Avoid both of these mistakes by creating a data-driven budget that is based on an objective evaluation of the risks at each of your locations.
The Human Effect of Misallocating Security Resources
If resources are not allocated properly, you risk numerous serious negative consequences, most of which impact your bottom line.
To start, an incident could cause physical, emotional, or financial harm to your employees and customers, and also have ongoing repercussions for your company. One of the most obvious: If the incident was preventable, you might face a lawsuit for inadequate security.
Aside from harming people, you also risk damaging your brand. Customers make decisions based on safety perceptions. They will come – or stay away – based on how safe and secure they feel. And the answer isn’t necessarily to add more guards: Too much visible security can be off-putting to some and have an unwanted negative effect.
The Financial Effect of Misallocating Security Resources
There are two sides to calculating the bottom line: expenditures and revenue. Poor choices in allocating your loss prevention budget may have a negative effect on both.

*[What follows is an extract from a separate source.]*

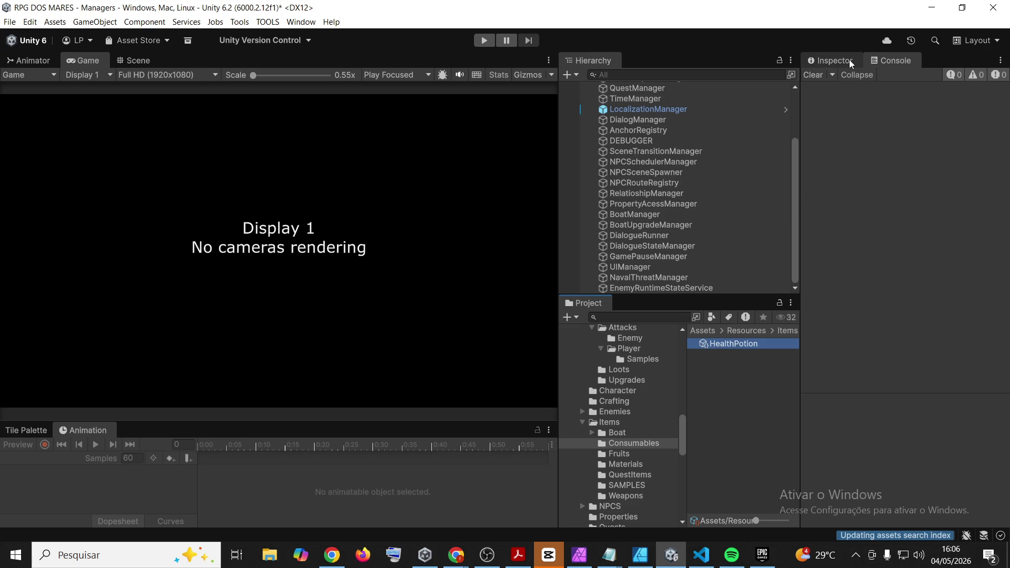
pyautogui.click(828, 58)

You can lose money by failing to spend it where it will prevent crime and loss, and waste money by spending it where it’s not needed.
Beyond the direct loss, a robbery or other incident may also indirectly lead to lost revenue for the company as a whole. Customers may stay away from that location. Plus, fairly or not, an entire chain sometimes takes a hit to its reputation because of something that happened at one location.
Decreased revenue isn’t the only damage done to the bottom line. Making a profit also depends on minimizing inessential expenditures. When you spend too much on resources that aren’t needed, such as increased security at a location that isn’t actually unsafe, you’re throwing money away.
In the corporate world, all decisions are subject to a cost-benefit analysis. Whether big or small, your loss prevention budget needs to be used in a way that optimizes resources and maximizes the company’s return on its investment in security resources.
The C-suite knows this. If you can’t justify the ROI of your expenditures to leadership, your budget could shrink in future years. This creates a downward spiral in which your resources are spread increasingly thin, and your job becomes increasingly difficult.
How to Optimize Your Loss-Prevention Budget
Use up-to-date, objective data, looking at each of your locations individually. External crime risk is different area to area and site to site. Data analysis isn’t a one-and-done deal. Best practice calls for you to reassess your risks annually, during the period when budgets are set. This shows due diligence, which is useful in any litigation that may arise after an incident.
And remember, not all loss comes from external factors. It’s crucial that you understand the nature of your losses. Different asset protection strategies are required to combat external and internal threats.
In companies operating beyond the mom-and-pop level, “It’s always been done this way” is not an effective basis for setting a corporate security budget. Switch to a data-driven approach that provides a quantifiable ROI that will impress your leadership team.